Social distancing in the times of coronavirus comes with a sense of obligation. With neighbors, friends, and families relying on each other for support and help, a Michigan State University study focused on the effect of obligation on relationships. Published in Sage Journals, the study found that while some obligations were seen as ‘massive’ and harmful for relationships, others were seen as simple and held relationships together.
The team used 18-year longitudinal data to evaluate if the sense of obligation is linked with changes in individual well-being and relationships over time. “We found that some obligations were linked with greater depressive symptoms and slower increases in support from friends over time,” said Jeewon Oh, one of the authors of the study. “However, other obligations were linked with both greater support and less strain from family and friends initially.”The study focused on finding the point where obligations were seen as a burden and likely to harm the relationship.

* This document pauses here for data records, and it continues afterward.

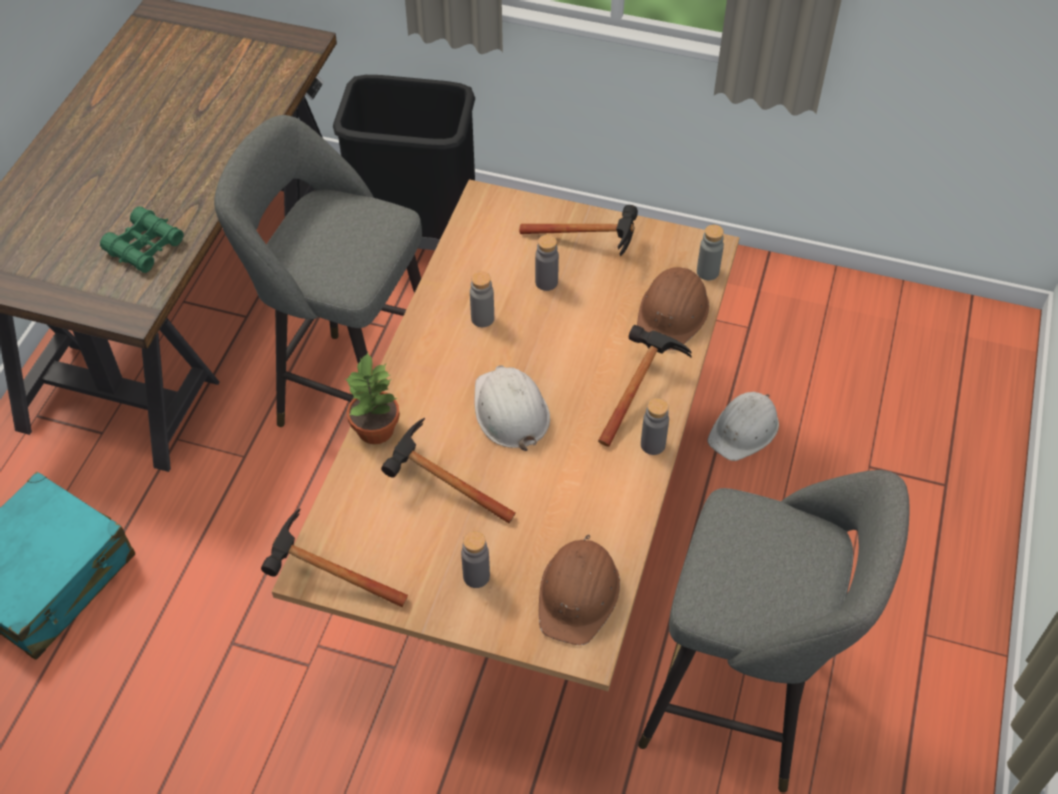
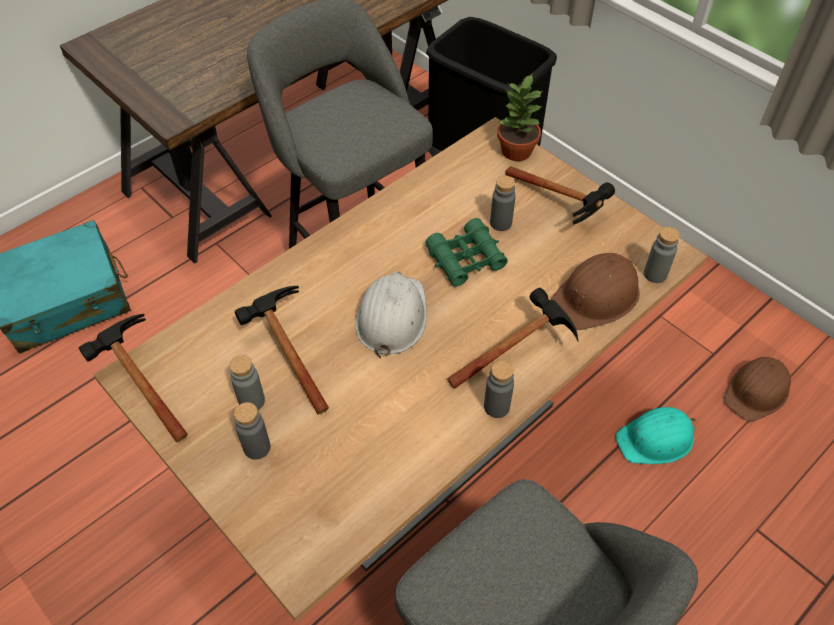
camera: 30 degrees right, 0 degrees up
green binoculars [100,206,184,273] -> green binoculars moved to [425,218,508,287]
potted plant [345,352,400,444] -> potted plant moved to [497,74,544,161]
grey bottle [470,271,494,327] -> grey bottle moved to [230,355,265,410]
brown hard hat [539,535,620,645] -> brown hard hat moved to [724,357,791,422]
white hard hat [707,392,779,461] -> turquoise hard hat [615,407,696,464]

The team found that there was a spectrum of obligations, ranging from light to substantive. Staying in touch with a friend is an example of light obligation while lending money comes under substantive obligation. Light obligation resulted in improved relationships and individual well-being. Substantive obligation, on the other hand, may lower the levels of well-being. It could also slow down support from friends. This association was uniform across different ages. Interestingly, the burden of obligation also depended on the type of relationship. Substantive obligations did not have the same impact when between spouses or parents and children.